(Stored data entries)
◇ ◇ ◇ ◇

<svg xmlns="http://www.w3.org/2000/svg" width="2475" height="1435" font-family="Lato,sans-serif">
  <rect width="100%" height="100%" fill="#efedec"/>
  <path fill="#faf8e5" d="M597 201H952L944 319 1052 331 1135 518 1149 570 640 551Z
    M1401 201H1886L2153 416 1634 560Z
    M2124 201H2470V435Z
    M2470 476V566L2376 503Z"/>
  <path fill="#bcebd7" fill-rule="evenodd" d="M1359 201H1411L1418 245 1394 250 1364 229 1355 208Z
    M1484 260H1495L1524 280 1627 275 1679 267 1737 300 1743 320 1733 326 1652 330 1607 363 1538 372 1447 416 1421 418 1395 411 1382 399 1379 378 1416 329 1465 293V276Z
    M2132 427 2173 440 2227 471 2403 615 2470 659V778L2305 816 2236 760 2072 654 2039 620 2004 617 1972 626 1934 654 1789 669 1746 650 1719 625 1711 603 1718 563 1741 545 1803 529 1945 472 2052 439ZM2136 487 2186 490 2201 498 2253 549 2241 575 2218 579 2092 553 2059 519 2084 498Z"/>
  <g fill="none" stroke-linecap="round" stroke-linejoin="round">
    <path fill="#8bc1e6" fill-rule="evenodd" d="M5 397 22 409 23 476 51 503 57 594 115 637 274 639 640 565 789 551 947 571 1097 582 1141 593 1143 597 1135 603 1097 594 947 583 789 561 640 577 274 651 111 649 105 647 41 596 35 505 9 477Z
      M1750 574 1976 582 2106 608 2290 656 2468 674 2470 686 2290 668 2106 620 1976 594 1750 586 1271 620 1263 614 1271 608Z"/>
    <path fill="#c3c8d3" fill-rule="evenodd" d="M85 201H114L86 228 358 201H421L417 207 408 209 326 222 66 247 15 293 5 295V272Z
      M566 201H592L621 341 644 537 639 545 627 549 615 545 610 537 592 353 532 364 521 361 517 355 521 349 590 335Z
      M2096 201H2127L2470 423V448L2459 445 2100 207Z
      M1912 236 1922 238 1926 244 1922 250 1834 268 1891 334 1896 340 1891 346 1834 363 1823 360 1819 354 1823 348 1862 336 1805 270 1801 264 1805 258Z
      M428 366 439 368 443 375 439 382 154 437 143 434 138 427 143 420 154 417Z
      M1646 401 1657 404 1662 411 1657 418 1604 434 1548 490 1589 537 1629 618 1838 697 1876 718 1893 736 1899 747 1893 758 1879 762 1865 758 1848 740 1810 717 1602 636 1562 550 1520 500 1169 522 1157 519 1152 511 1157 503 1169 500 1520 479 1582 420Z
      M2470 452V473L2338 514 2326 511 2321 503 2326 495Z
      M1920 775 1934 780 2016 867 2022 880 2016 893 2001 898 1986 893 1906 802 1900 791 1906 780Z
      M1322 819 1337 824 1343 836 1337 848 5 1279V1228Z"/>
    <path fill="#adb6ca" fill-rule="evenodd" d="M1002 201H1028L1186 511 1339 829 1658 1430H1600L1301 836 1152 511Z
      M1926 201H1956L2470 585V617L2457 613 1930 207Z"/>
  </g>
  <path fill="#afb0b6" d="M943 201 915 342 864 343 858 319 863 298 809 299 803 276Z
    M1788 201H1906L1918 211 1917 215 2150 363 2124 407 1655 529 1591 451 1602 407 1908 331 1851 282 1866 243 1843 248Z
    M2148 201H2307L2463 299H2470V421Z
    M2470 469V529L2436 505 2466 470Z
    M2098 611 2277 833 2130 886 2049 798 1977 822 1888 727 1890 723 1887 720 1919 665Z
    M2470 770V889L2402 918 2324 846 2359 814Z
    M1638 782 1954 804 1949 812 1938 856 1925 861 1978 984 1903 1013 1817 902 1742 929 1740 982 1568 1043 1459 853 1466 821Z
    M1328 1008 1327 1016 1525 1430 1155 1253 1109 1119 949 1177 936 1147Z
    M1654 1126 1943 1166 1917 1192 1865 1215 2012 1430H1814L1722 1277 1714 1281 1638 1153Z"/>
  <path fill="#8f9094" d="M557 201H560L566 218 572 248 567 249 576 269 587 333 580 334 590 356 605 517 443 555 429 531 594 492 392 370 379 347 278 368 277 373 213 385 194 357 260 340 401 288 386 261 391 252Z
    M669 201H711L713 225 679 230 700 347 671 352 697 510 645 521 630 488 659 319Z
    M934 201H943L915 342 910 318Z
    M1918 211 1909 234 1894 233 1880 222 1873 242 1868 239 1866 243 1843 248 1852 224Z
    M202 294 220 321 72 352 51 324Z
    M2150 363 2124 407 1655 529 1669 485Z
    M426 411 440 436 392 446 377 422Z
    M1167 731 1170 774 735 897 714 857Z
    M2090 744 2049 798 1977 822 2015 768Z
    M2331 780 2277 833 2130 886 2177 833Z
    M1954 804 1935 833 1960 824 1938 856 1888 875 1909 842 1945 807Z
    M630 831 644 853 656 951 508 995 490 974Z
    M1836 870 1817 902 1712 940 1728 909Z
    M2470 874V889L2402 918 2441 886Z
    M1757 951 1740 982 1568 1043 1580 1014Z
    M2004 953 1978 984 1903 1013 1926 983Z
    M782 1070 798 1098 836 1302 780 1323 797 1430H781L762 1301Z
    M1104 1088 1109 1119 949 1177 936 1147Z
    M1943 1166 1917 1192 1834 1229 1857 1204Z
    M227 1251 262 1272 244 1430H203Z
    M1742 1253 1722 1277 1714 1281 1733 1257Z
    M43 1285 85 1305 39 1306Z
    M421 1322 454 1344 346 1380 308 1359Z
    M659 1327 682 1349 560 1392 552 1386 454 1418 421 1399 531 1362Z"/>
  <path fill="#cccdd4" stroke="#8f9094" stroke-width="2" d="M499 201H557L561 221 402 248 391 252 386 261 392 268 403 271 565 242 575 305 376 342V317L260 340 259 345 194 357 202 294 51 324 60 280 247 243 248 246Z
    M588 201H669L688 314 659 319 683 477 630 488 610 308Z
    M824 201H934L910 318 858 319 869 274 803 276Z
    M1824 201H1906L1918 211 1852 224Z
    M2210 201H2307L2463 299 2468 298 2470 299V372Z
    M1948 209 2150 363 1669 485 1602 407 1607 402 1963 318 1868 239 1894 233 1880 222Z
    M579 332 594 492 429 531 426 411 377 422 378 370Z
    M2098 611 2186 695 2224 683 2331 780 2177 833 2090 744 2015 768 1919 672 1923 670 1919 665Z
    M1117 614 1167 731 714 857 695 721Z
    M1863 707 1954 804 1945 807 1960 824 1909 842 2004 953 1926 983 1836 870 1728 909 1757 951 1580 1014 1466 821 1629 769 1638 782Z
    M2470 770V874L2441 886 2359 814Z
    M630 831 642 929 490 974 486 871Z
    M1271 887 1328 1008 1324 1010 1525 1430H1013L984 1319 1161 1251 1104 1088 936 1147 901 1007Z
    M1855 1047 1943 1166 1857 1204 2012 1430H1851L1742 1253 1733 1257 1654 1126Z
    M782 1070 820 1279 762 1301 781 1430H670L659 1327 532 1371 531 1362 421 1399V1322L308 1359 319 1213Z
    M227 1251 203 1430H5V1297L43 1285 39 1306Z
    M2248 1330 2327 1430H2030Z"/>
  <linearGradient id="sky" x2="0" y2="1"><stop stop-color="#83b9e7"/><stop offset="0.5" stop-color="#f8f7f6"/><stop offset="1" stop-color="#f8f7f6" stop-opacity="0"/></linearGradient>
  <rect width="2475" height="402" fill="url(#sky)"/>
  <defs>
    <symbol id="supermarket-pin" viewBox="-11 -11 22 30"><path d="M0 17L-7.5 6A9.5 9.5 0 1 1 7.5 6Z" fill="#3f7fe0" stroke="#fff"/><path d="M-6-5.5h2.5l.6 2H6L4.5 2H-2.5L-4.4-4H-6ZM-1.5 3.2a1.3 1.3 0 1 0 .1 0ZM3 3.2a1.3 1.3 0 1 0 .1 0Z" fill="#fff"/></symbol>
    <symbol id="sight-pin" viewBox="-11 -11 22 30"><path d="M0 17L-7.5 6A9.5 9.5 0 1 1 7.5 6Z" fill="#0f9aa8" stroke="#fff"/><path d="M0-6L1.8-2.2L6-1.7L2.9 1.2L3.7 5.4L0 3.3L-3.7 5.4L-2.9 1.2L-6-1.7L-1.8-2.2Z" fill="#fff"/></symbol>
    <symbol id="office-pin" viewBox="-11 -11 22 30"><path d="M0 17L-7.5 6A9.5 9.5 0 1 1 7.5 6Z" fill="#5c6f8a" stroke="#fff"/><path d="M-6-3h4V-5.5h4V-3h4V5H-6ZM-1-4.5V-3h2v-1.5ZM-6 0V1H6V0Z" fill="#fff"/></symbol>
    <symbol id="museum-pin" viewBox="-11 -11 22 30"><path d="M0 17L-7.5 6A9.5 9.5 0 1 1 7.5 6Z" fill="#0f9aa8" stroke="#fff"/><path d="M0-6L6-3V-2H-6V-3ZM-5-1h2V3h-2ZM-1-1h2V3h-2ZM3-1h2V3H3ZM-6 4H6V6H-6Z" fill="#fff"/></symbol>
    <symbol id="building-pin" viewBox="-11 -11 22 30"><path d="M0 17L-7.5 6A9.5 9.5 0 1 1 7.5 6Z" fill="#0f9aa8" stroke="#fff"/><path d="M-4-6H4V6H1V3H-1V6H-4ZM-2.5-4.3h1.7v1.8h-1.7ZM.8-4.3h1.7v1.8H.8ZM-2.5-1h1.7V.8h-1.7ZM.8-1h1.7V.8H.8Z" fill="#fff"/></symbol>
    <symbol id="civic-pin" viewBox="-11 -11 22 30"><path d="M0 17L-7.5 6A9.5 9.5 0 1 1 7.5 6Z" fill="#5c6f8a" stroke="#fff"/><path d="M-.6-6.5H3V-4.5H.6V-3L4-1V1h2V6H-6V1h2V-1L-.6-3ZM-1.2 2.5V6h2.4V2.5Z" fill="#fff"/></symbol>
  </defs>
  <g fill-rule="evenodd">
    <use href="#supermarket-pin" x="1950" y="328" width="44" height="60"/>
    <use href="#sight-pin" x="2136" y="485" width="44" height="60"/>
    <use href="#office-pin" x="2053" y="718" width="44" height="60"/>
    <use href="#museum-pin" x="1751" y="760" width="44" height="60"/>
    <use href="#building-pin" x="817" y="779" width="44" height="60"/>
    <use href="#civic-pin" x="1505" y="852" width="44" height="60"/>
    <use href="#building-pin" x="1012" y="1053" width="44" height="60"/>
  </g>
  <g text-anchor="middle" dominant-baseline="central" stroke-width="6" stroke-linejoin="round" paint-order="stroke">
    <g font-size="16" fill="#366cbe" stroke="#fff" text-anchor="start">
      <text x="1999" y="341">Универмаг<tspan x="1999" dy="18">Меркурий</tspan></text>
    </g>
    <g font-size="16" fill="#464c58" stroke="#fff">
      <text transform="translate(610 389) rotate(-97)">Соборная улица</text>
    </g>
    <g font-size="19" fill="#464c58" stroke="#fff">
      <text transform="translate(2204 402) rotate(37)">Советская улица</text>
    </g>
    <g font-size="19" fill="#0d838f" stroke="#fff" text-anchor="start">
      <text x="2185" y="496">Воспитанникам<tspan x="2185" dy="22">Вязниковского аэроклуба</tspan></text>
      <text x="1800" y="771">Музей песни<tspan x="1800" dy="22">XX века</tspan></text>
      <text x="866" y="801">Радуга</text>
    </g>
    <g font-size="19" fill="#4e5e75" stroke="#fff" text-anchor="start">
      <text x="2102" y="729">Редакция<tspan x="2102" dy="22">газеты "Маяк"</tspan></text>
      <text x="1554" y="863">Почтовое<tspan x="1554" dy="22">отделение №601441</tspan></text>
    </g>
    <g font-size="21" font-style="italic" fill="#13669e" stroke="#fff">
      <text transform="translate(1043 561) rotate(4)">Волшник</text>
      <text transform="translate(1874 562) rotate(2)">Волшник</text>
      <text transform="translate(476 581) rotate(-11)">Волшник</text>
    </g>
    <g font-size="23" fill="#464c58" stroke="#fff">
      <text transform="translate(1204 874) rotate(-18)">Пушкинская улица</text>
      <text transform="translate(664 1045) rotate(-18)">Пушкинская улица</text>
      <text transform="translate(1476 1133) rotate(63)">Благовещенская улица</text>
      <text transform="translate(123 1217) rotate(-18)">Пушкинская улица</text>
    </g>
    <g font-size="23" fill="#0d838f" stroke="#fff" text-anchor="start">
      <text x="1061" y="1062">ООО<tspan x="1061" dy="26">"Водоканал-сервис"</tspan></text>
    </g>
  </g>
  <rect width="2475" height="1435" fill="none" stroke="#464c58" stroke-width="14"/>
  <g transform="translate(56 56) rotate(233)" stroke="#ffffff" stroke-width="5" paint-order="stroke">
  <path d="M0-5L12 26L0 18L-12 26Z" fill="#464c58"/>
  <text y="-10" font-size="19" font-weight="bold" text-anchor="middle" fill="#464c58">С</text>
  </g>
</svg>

◇ ◇ ◇ ◇

Directions:
When a line above includes the word "middle", please list that line.

Answer to this task:
  <g text-anchor="middle" dominant-baseline="central" stroke-width="6" stroke-linejoin="round" paint-order="stroke">
  <text y="-10" font-size="19" font-weight="bold" text-anchor="middle" fill="#464c58">С</text>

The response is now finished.